I’m a little surprised to see this:
Wal-Mart, the mightiest retail giant in history, may have met its own worthy adversary: Amazon.com. In what is emerging as one of the main story lines of the 2009 post-recession shopping season, the two heavyweight retailers are waging an online price war that is spreading through product areas like books, movies, toys and electronics.
Used to be that every year, right around the hotel convention season, the Miami Herald would run an article about how the hotel industry was doomed and price wars were just around the corner. The New York Times would return the favor during Seatrade, offering some expose about tax shelters and shipboard rapes by undocumented crewmen. It’s a nice way to thank your advertisers.
That doesn’t seem to explain this article, and I can’t imagine what does. How does a $450bn company get worked up about a $20bn company that sells through an entirely different channel with at best tiny, tiny overlap?
Wal-Mart, at its core, is about push marketing. It may not have the limited SKU approach of a European hard discounter such as Aldi, but given a 160,000 square foot supercenter, there is surprisingly little choice within a category. There just happen to be a lot of categories.
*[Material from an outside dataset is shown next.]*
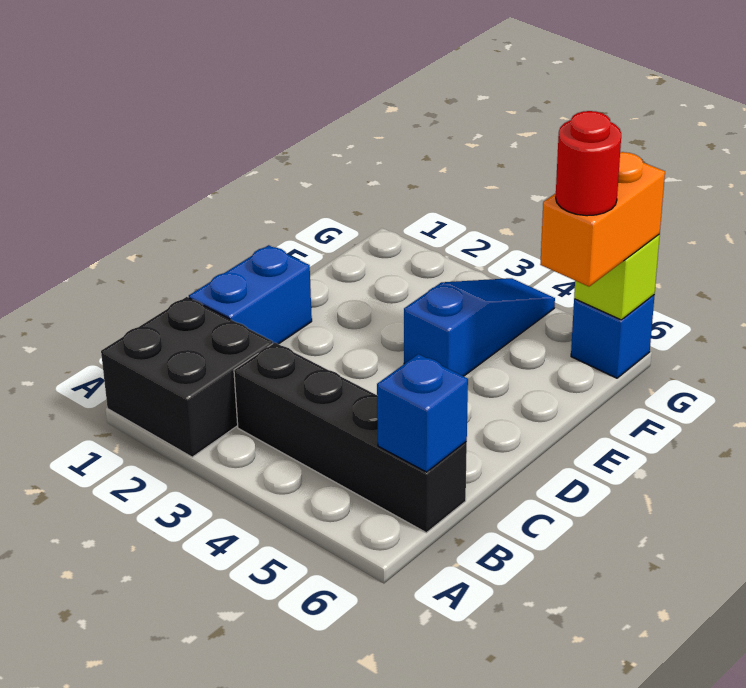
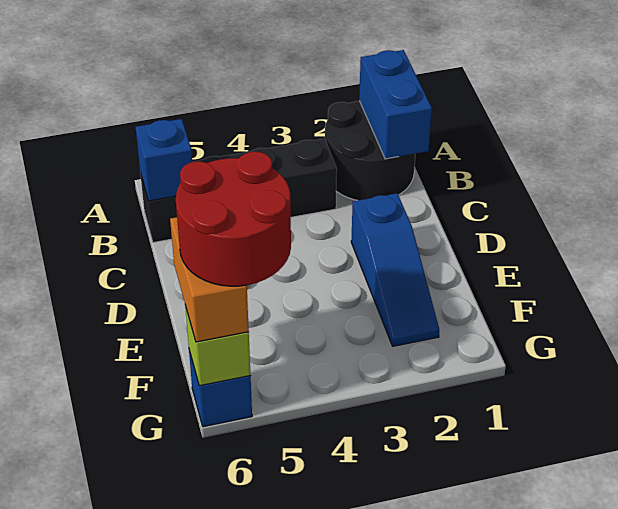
black 2x2 brick [101,297,273,457] -> black 2x2 round brick [325,101,415,200]
blue 1x2 brick [189,245,312,344] -> blue 1x2 brick moved to [359,50,432,159]
blue 1x3 slope [404,278,555,376] -> blue 1x3 slope moved to [351,193,439,346]
red 1x1 round brick [556,111,621,216] -> red 2x2 round brick [176,152,291,286]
Amazon, by contrast, is the long tail. Its growth has been horizontal; you can find ever-more obscure merchandise from its partner vendors, as well as the typical high-touch predictive book and video selling (side note: I have a tough time believing there is any complex algorithm to its recommendations; after buying hundreds of books over the past decade, my recommendations from Amazon are still some derivative of “as similar as possible to the last three books ordered”).
Why would Wal-Mart want to bother? The low value-to-weight stuff they sell isn’t going to be helpful for Amazon, unless Amazon wants to go the way of pets.com.
And there is no point in Wal-Mart replicating Amazon’s habit of stocking obscure movies; how many of its customers are likely to buy a movie outside of the top 100 sellers?
One of the odd lessons of the internet seems to be that the perfect place to cross-sell isn’t that perfect after all. Once upon a time, Microsoft had the leading email client. That was sticky, but it didn’t get its users to read MSN content; they went to Yahoo’s pages. Yahoo’s enormous user base didn’t stick with it for search; people with My Yahoo pages still searched with Google. Google’s dominance of search couldn’t even get people to use Google Video; they ended up buying YouTube just to prevent someone else from getting into search through the back door.
None of the portals has been able to sell stuff, and Amazon and eBay have struggled to build anything but transactional visits. Facebook and Twitter have tremendous numbers of visitors, but few do anything other than check up on their friends; they don’t use it as a base of consuming or doing anything else.
We have the feeling that the Internet should be disruptive, and of course in the sense that technologies emerge and recede it is. Just ask AOL or Alta Vista or Friendster. Someday there will be a better way to look for what you want and “Google” will be the answer to a Silicon Valley trivia question.
The tendency to compartmentalize, however, seems if anything to be greater. And it only grows with a mobile web. One of the things that surprised me the most about switching to the iPhone (other than the fact I was able to type without buttons) was the proliferation of applications that essentially replace the typical hierarchical browser. It is an electronic Swiss Army knife.
No need for the corkscrew to fight with the scissors.